Wednesday, October 23, 2019

Core Post 1: Hyperobjects and Abstraction


As I read through what was assigned this week, two conceptual anchors stood out to me that could aid in our collective comprehension: the black box and the hyperobject. Mostly in relation to Crawford and Joler’s brilliantly articulated “anatomy” of Amazon Alexa, I had the idea of a technological hyperobject which rebuffs any attempts to evaluate its totality. The authors discuss “deep time” and the geological processes that have coagulated the possibility of these machines to exist. The fractal triangle illustrated in the piece captures the difficulty of tracing origin of one particular facet of the device, while simultaneously foregrounding the innumerable linkages between disparate actors and agents.

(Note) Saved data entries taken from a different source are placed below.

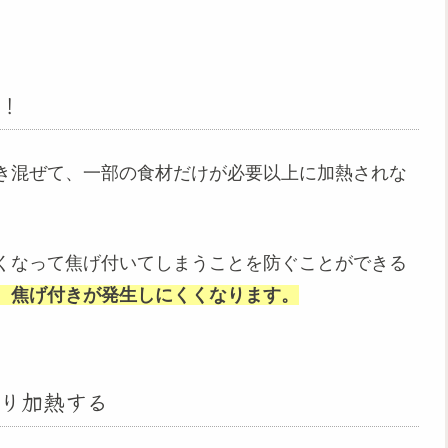
！
き混ぜて、一部の食材だけが必要以上に加熱されな
くなって焦げ付いてしまうことを防ぐことができる
、焦げ付きが発生しにくくなります。
り加熱する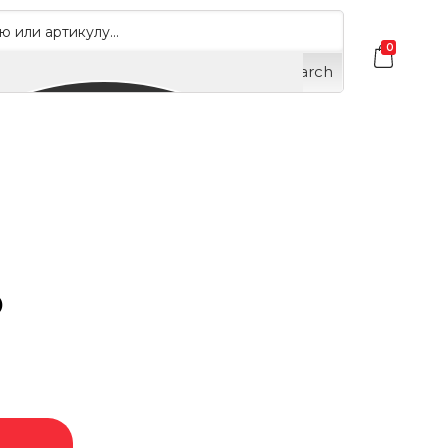
0
Search
о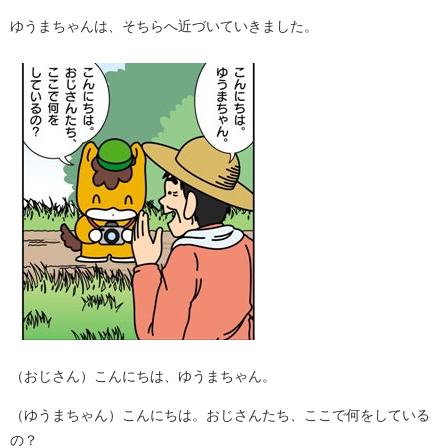
ゆうまちゃんは、そちらへ近づいていきました。
（おじさん）こんにちは、ゆうまちゃん。
（ゆうまちゃん）こんにちは。おじさんたち、ここで何をしている
の？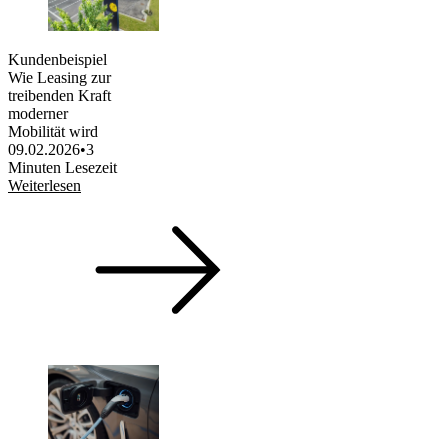
Kundenbeispiel
Wie Leasing zur
treibenden Kraft
moderner
Mobilität wird
09.02.2026
•
3
Minuten Lesezeit
Weiterlesen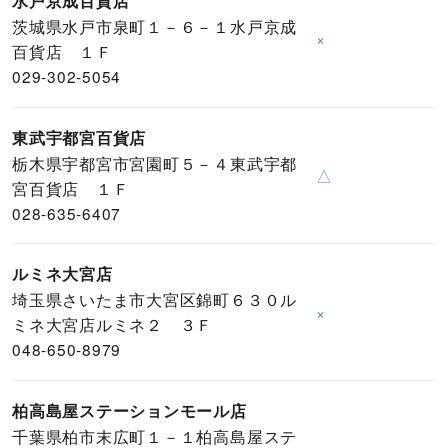
水戸京成百貨店
茨城県水戸市泉町１－６－１水戸京成
×
百貨店 １Ｆ
029-302-5054
東武宇都宮百貨店
栃木県宇都宮市宮園町５－４東武宇都
△
宮百貨店 １Ｆ
028-635-6407
ルミネ大宮店
埼玉県さいたま市大宮区錦町６３０ル
×
ミネ大宮店ルミネ２ ３Ｆ
048-650-8979
柏高島屋ステーションモール店
千葉県柏市末広町１－１柏高島屋ステ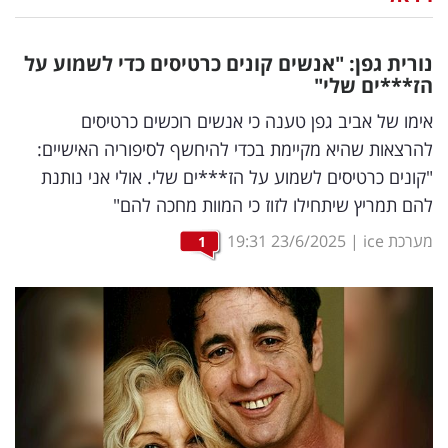
נדל"ן
נורית גפן: "אנשים קונים כרטיסים כדי לשמוע על
דיגיטל
הז***ים שלי"
וטק
אימו של אביב גפן טענה כי אנשים רוכשים כרטיסים
להרצאות שהיא מקיימת בכדי להיחשף לסיפוריה האישיים:
שיווק
"קונים כרטיסים לשמוע על הז***ים שלי. אולי אני נותנת
ופרסום
להם תמריץ שיתחילו לזוז כי המוות מחכה להם"
משפט
מערכת ice
|
23/6/2025
19:31
1
מדדים
ומחקרים
דעות
רכילות
עסקית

            For this reason, I think Bruno Latour’s Actor-Network theory has a lot to contribute to this discussion as well. Besides the obvious usefulness of “actant” as something containing agentive capacity but which is not necessarily human, there is the idea of the “black box,” which obfuscates its inner workings in a pseudo-magical way such that the mechanisms which drive it cannot be uncovered. We see this literalized in the illustrations of the original mechanical Turk, as well as in Amazon’s patent diagram. Here the worker is actually “boxed in,” their limbs replaced with mechanized appendages, their humanity elided.

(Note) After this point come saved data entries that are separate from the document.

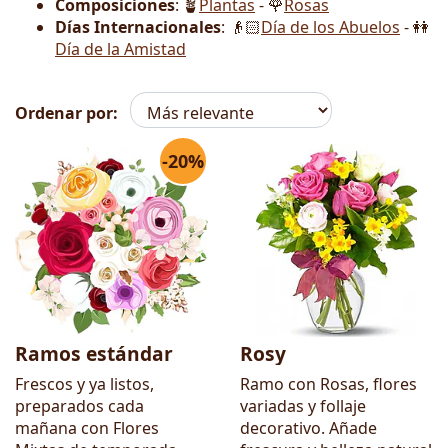
Composiciones
: 🪴
Plantas
- 🌹
Rosas
Días Internacionales
: 👴🏻
Día de los Abuelos
- 👭
Día de la Amistad
Ordenar por:
-20%
Flores
Ramos estándar
Rosy
Frescos y ya listos,
Ramo con Rosas, flores
preparados cada
variadas y follaje
mañana con Flores
decorativo. Añade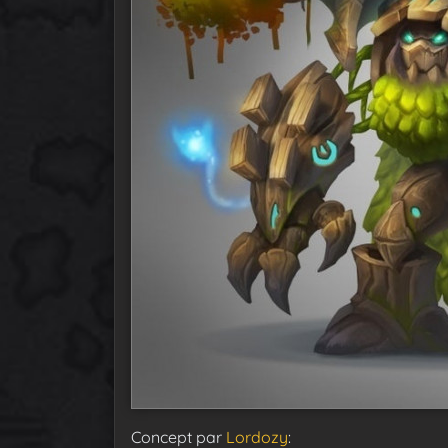
Concept par
Lordozy
:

            Thinking with the Borges story about the map which perfectly replicates the territory, I also was enamored with the discussions of abstraction in Couldry and Mejias and to a lesser extent in Cheney-Lippold. The former write that the “fundamental characteristic of capitalism” is the “abstracting force of the commodity,” to which I wholeheartedly agree. Culturally, this abstracting force is nowhere today more present than in board games and simulation video games (I hope to return to this thought in my presentation on labor). Games demand abstraction because without it we would be forced to render totality; yet, indeed, this has always been the goal in some sectors of game development. The idea of absolute fidelity to “reality” obscures the ways in which the world has come to be “naturalized,” in much the same way that big data operations wish to assert the natural, terra nullius characteristics of personal user data.